The transition between the two states is as follows (*) :
- READY->RUNNING: The CPU schedules the thread and the thread gets a time slice to start execution
- RUNNING->READY: the time slice of the thread ends or yields itself
Blocking the BLOCKED
The status that a thread enters after it fails to compete for a lock, and that synchronized fails to compete for a lock.
WAITING for WAITING
The wait state is different from the blocking state, which is caused by the failure of the contention lock, whereas the wait is actively entered. For example, methods such as wait(), park(), join() are called to stop the thread.
BLOCKED vs. WAITING
- BLOCKED is caused by lock contention failures, and WAITING is often the result of actively calling related methods
- BLOCKED ends when the lock is released, and WAITING often requires specific operations such as notify(), notifyAll(), unpark(), and so on
Time waiting TIMED_WAITING
Timed wait is a time out mechanism added to WAITING. In addition to notify, it can exit when the timer reaches a certain time.

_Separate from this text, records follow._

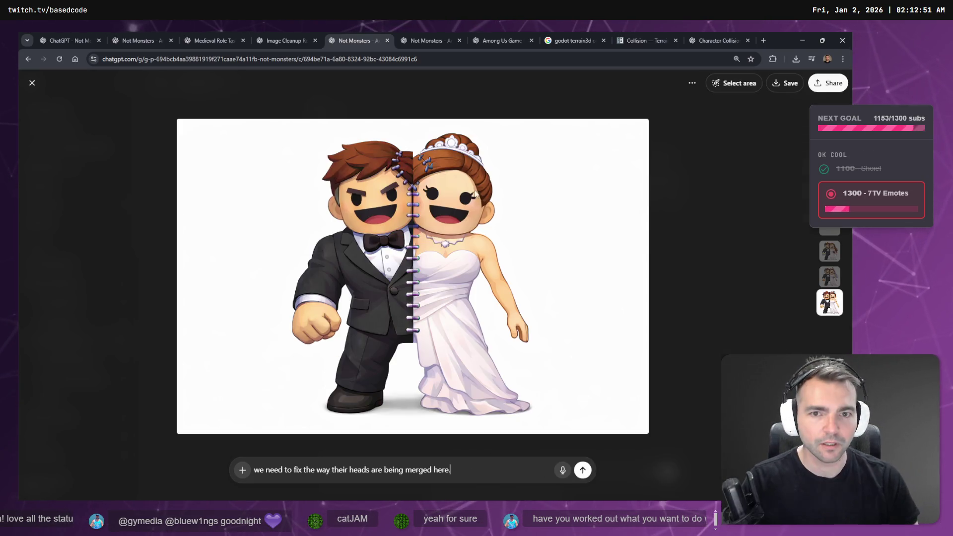
Mask the couple's heads, send 'This needs to blend a bit better.', then open the llama piñata chat
click(734, 83)
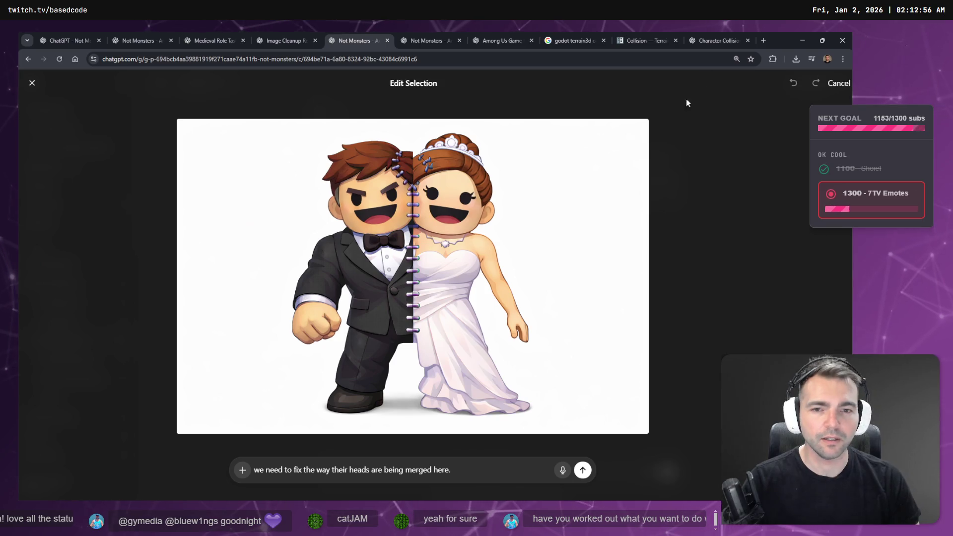
drag(412, 164, 408, 164)
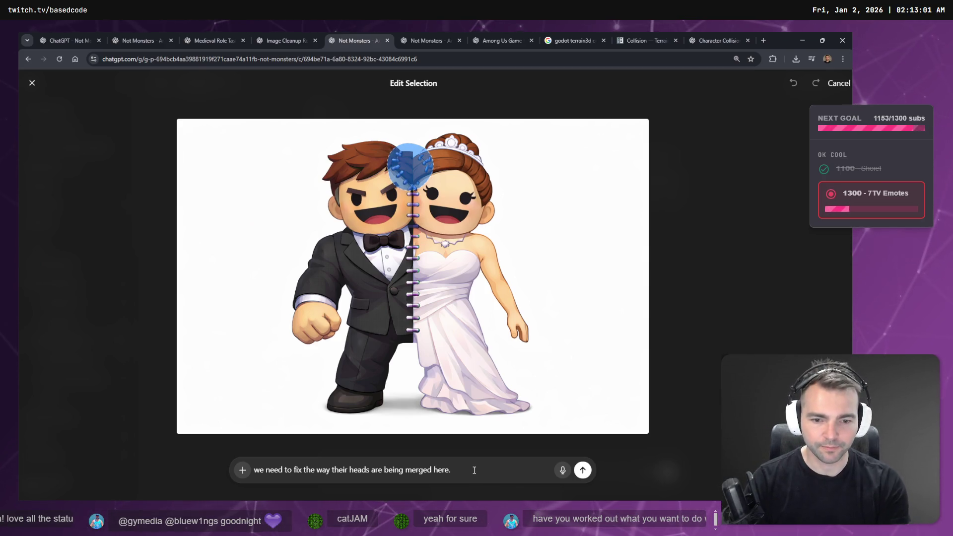
key(super+h)
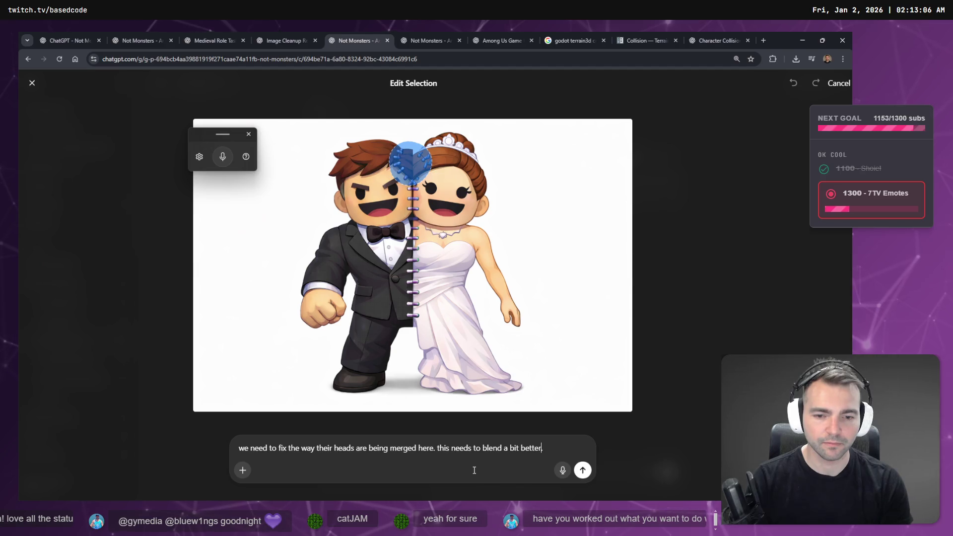
text(T)
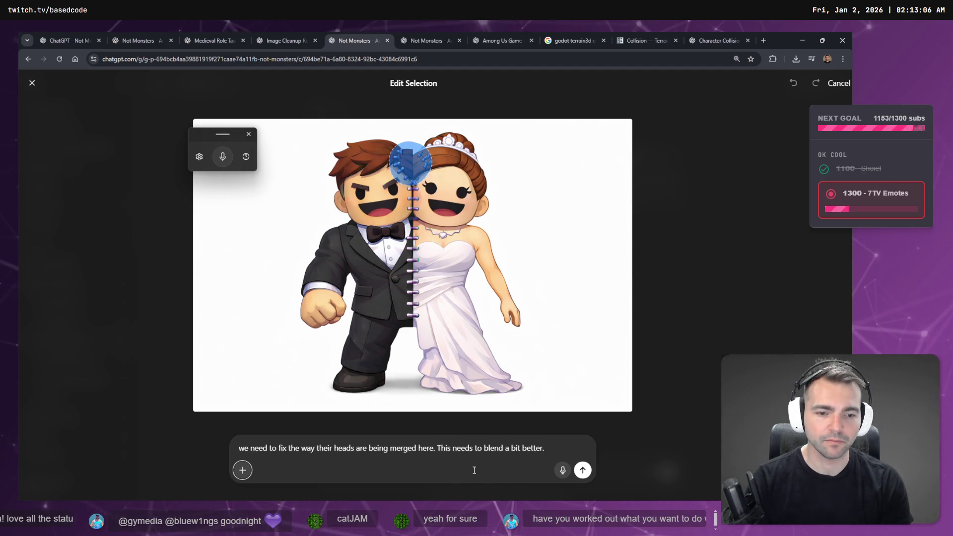
click(583, 471)
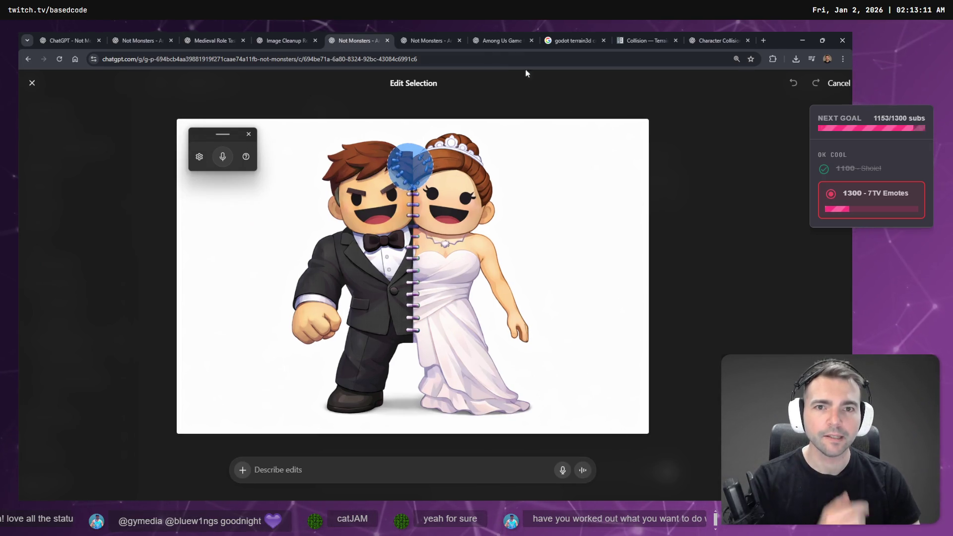
click(401, 33)
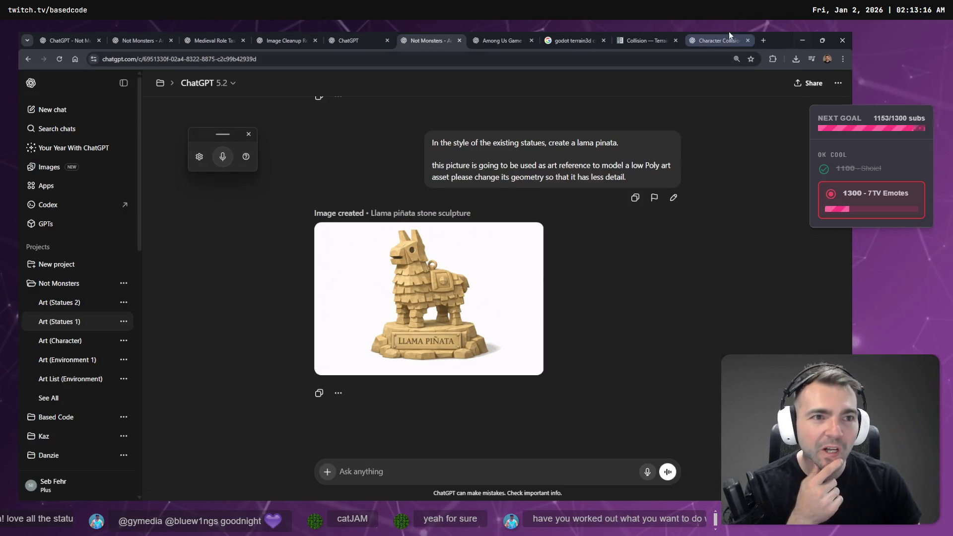
Open the Character Collision chat and skim its answer
click(741, 35)
click(629, 36)
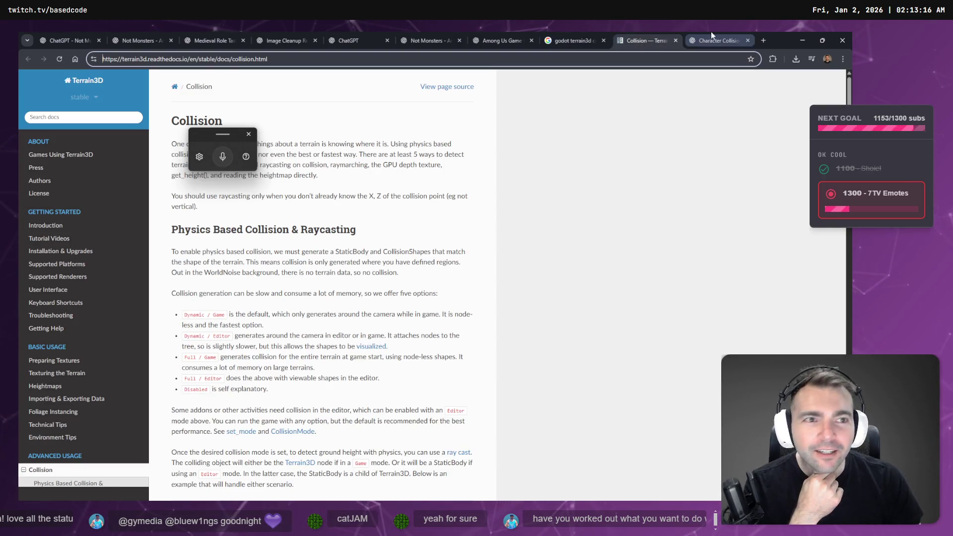
click(711, 32)
scroll(570, 323, down, 5)
scroll(572, 314, up, 5)
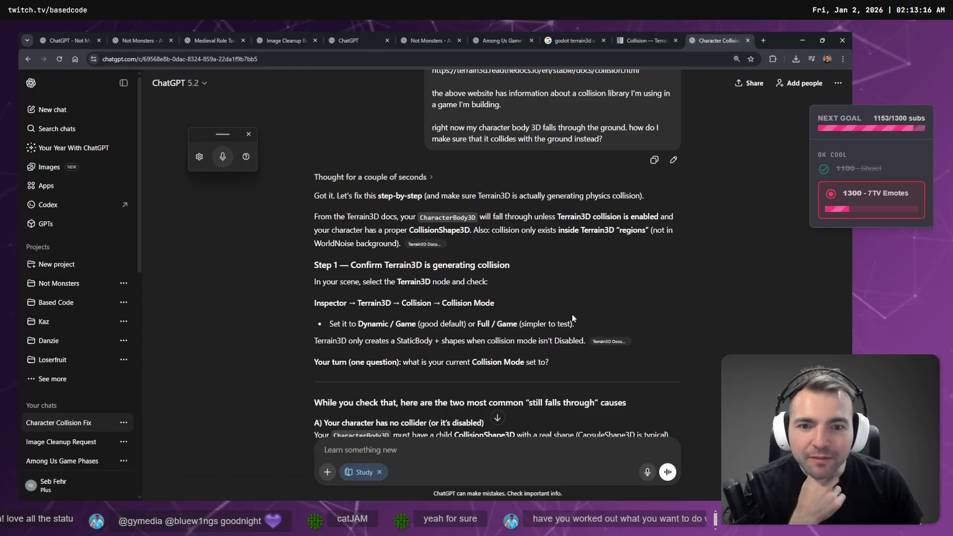
Highlight the advice to check the Terrain3D node for the Dynamic / Game collision mode, then return to Godot
drag(315, 282, 538, 281)
click(538, 281)
scroll(538, 282, down, 1)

Common TIMED_WAITING include sleep(), wait(long timeout), park(long timeout), and Join (long timeout)
Termination of the TERMINATED
A thread enters the terminating state when its run method completes, or when the main thread terminates.
Thread state transition
Frequently seen exam
**Q: ** The difference between sleep and wait
- Calls are different: Sleep is called using the Thread class, and wait is called using the lock object in a synchronized block.
- The effect is different: the sleep method puts the thread into a wait state, but does not release the acquired lock. Wait causes the thread to wait and releases the lock.
- Wake up in different ways: Sleep wakes up automatically after a timeout, and wait wakes up the thread holding the lock with notify or notifyAll.
- Different states: sleep causes the thread to be in TIMED_WAITING state, while wait without arguments causes the thread to be in WAITING state.